The rush, after every attack, to demand that military bases and even whole towns be physically hardened to withstand rocket barrages misses the point. There is certainly no place for parents of soldiers to demonstrate outside the stricken base and verbally abuse IDF commanders. The address is not such officers, but our government, which simply throws up its hands on the matter and refuses to take basic steps to defend the country.
It is not true, as some analysts argue and the government would have us believe, that nothing can be done. Everyone knows that a whole host of actions would be taken if, as is inevitable at this rate, a Kassam attack produces multiple fatalities. The time to take those actions is now, not after people have paid with their lives for government indifference.
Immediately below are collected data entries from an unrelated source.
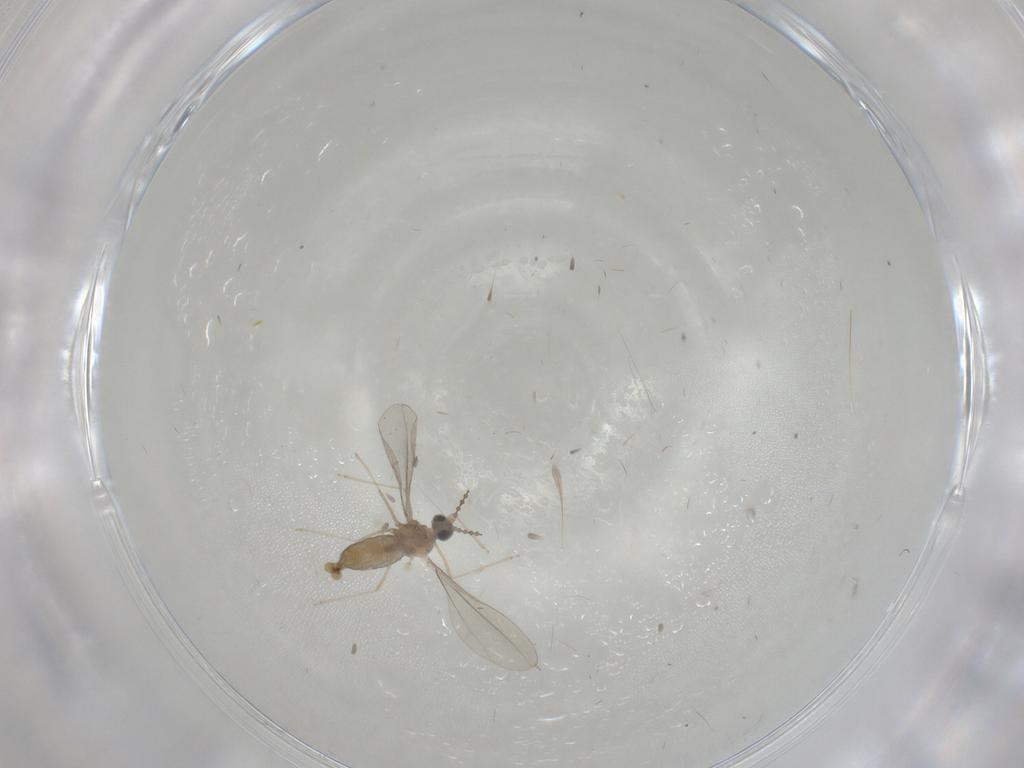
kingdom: Animalia
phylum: Arthropoda
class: Insecta
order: Diptera
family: Cecidomyiidae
Yet, contrary to what some opposition politicians are saying, the list of steps does not begin with a massive ground operation into Gaza. Such an action, along the lines of Operation Defensive Shield in Judea and Samaria in 2002, would be temporarily effective at the cost of significant IDF casualties. This is not yet warranted, because it would be like trying to clean up spilled water without first turning off the faucet.
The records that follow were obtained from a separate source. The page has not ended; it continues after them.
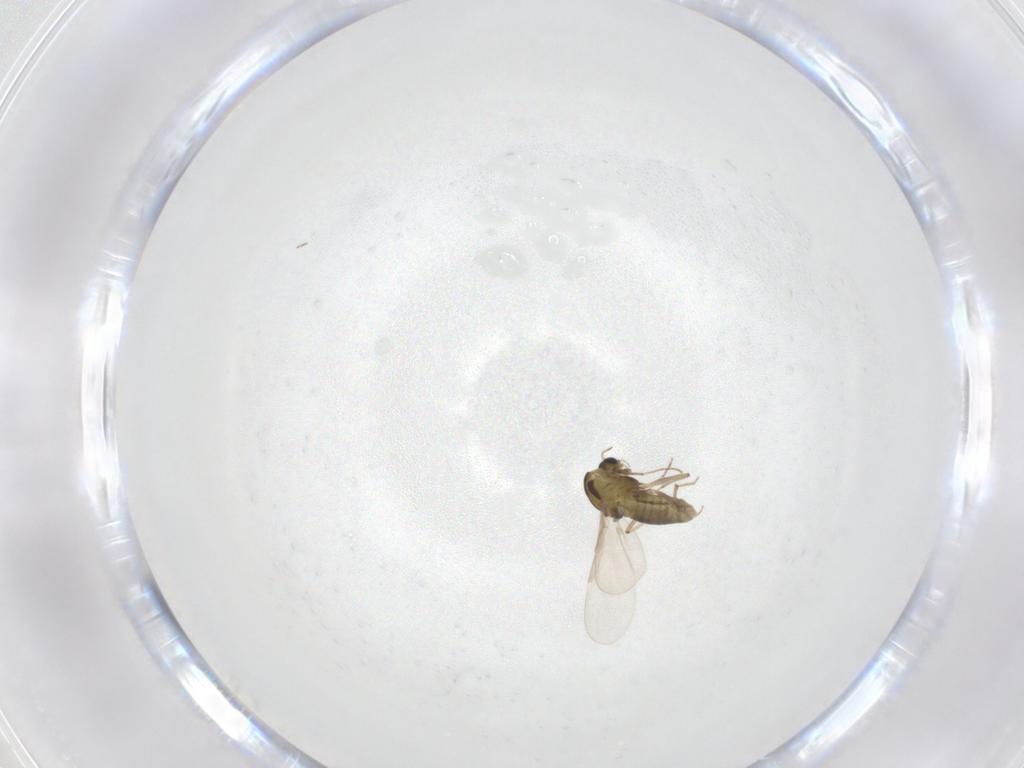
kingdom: Animalia
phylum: Arthropoda
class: Insecta
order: Diptera
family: Chironomidae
The faucet is the continuous flow of terrorists and weaponry in and out of Gaza over the Egyptian border. Prime Minister Ehud Olmert has never demanded that Egypt stop this flow, either by digging a moat or by policing the border at least as effectively as Jordan guards its border with Israel.
Egypt has paid no diplomatic or financial price for its negligence, which even if not deliberate, produces the same result as Syria's support for Hizbullah across its border with Lebanon. Furthermore, the US and Israel continue to treat Egypt as a mediator and a regional player in good standing, as if nothing is wrong.
While the US should not be doing this, we can hardly expect America to be more exercised about Egypt's allowing a massive weapons buildup in Hamastan than Israel."